Slit-lamp based video mosaicking

To this day, the slit lamp remains the first tool used by an ophthalmologist to examine patient eyes. Imaging of the retina poses however a variety of problems, namely, a shallow depth of focus, reflections from the optical system, a small field of view and non-uniform illumination. For ophthalmologists, the use slit-lamp images for documentatation and analysis purposes however remain extremely challenging due to large image artifacts. For this reason, we propose an automatic retinal slit lamp video mosaicking, which enlarges the field of view and reduces amount of noise and reflections, thus enhancing image quality. Our method is composed of three parts: i) viable content segmentation, ii) global registration and iii) image blending. Frame content is segmented using gradient boosting with custom pixel-wise features. SURF is used to find pairwise translations between frames with robust RANSAC estimation and graph-based  SLAM for global bundle adjustment. Foreground-aware blending based on feathering merges video frames into comprehensive mosaic. Mosaicking results and state-of-the-art methods were compared and rated by ophthalmologists showing a strong preference for a large field of view provided by our method.

## Your tasks
1. Translate this sentence from the slit-lamp mosaicking abstract into Spanish: "Frame content is segmented using gradient boosting with custom pixel-wise features."
2. Name each problem that the slit-lamp mosaicking abstract says retinal imaging poses.
3. Carry on writing the slit-lamp mosaicking abstract, beginning after its final sentence.

## Records supplied

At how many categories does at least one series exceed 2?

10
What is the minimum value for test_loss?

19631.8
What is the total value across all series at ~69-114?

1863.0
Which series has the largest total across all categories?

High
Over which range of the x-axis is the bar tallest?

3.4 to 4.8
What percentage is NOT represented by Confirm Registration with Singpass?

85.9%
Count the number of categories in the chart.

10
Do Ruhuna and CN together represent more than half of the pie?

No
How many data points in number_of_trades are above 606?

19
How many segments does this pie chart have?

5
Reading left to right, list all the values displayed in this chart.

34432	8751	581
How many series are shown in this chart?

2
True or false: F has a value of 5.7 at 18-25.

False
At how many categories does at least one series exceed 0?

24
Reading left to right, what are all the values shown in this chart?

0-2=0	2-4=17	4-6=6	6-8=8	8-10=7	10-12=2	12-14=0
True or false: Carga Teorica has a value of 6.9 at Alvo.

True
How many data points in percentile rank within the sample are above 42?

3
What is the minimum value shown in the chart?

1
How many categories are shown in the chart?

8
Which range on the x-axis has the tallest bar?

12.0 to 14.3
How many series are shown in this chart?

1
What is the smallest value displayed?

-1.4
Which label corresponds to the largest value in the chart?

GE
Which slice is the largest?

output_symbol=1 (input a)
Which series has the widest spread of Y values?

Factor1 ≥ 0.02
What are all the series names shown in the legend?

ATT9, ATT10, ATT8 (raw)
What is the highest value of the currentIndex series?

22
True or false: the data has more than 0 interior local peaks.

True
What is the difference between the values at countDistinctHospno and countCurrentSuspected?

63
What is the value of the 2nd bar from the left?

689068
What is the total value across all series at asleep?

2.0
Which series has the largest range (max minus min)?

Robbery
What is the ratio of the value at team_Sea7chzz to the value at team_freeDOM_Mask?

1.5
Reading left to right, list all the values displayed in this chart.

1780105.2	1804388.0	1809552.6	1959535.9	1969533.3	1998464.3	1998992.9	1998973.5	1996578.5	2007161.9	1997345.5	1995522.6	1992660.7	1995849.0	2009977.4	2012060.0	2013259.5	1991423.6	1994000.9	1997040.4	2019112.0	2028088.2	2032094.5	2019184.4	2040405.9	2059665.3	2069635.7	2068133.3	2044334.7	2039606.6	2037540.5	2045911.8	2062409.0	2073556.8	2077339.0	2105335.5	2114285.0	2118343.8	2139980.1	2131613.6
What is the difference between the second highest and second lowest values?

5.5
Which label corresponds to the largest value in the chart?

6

## Task-by-task results
1. El contenido de los fotogramas se segmenta mediante gradient boosting con características personalizadas a nivel de píxel.

2.
- A shallow depth of focus
- Reflections from the optical system
- A small field of view
- Non-uniform illumination

3.
 

Full mosaic of slit lamp sequence of 1000 frames width a large field of view. The area covered by the separately acquired fundus photography (center) on the mosaic can be seen as a white circle. On the right an example of the algorithm by Richa et al. (TMI, 2014) is depicted showing the maximal extend of mosaic that can be achieved in this video sequence. Its area covered is delineated in the mosaic.